++++ TEXT SECTION

Written in the mid 1950’s and before her Pulitzer prize winning, ‘To Kill A Mockingbird,’ Harper Lee’s highly anticipated sequel, ‘Go Set A Watchman’ is finally here!

Set two decades after ‘Mockingbird,’ Jean Louise Finch aka ‘Scout’ (now twenty-six years old) returns home from New York to visit her now rather frail father, Atticus. What would promise to be a happy homecoming for the much loved child narrator in ‘Mockingbird’ would instead become a bitter-sweet reunion for the now grown up Jean Louise as all that she thought she had known about her home, its people and her father are, to her dismay, shattered during a time of political uprisings and civil unrest. The deeper she delves into the lives of her family and of those she had been familiar with during her childhood is the more disturbing to her psyche as she grapples between the true values of her father and her own conscience.

During the release of ‘Watchman’ much attention had been given to what had been deemed as the controversial racial views upheld by the people of Maycomb, Alabama, including, rather surprisingly, Atticus, seen to be the beacon of hope and civil rights in ‘To Kill A Mockingbird.’ Upon closer inspection, what readers will find is a people fearful of change, sensing a lost of power and identity while through the lobbying of the NAACP (National Association for the Advancement of Coloured People), a people denied their civil rights and liberties are beginning to find their voice.

++++++++
++++ THE DATA

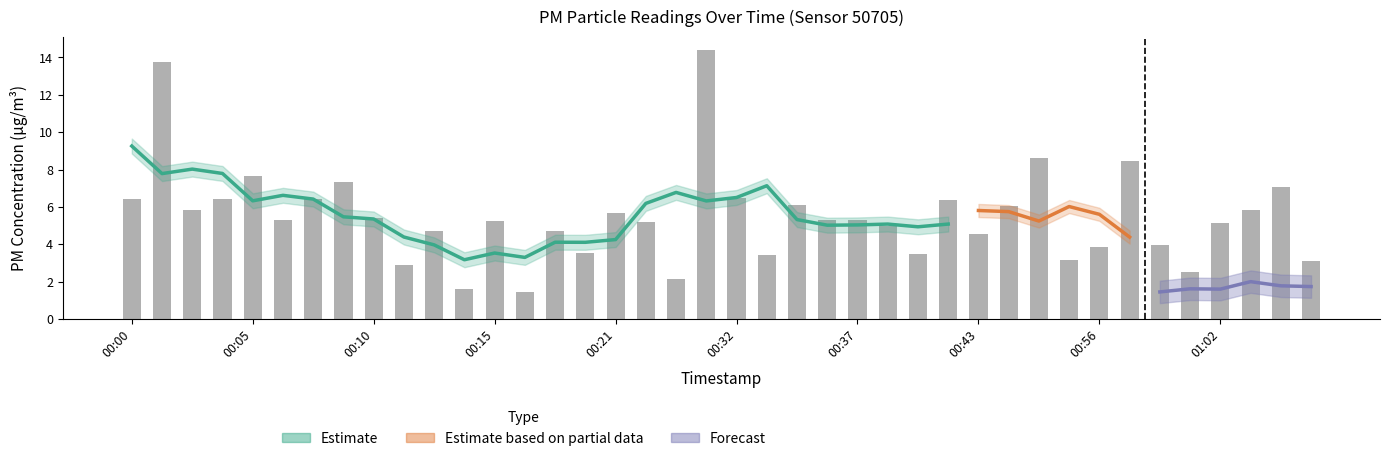

At which label does the data first exceed 5?

00:00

++++++++

## PROBLEM STATEMENT
Transcribe the review of "Go Set A Watchman" word for word, in full. The lines above were taken from a different source than the text.

## COMPLETED EXERCISE
Written in the mid 1950’s and before her Pulitzer prize winning, ‘To Kill A Mockingbird,’ Harper Lee’s highly anticipated sequel, ‘Go Set A Watchman’ is finally here!

Set two decades after ‘Mockingbird,’ Jean Louise Finch aka ‘Scout’ (now twenty-six years old) returns home from New York to visit her now rather frail father, Atticus. What would promise to be a happy homecoming for the much loved child narrator in ‘Mockingbird’ would instead become a bitter-sweet reunion for the now grown up Jean Louise as all that she thought she had known about her home, its people and her father are, to her dismay, shattered during a time of political uprisings and civil unrest. The deeper she delves into the lives of her family and of those she had been familiar with during her childhood is the more disturbing to her psyche as she grapples between the true values of her father and her own conscience.

During the release of ‘Watchman’ much attention had been given to what had been deemed as the controversial racial views upheld by the people of Maycomb, Alabama, including, rather surprisingly, Atticus, seen to be the beacon of hope and civil rights in ‘To Kill A Mockingbird.’ Upon closer inspection, what readers will find is a people fearful of change, sensing a lost of power and identity while through the lobbying of the NAACP (National Association for the Advancement of Coloured People), a people denied their civil rights and liberties are beginning to find their voice.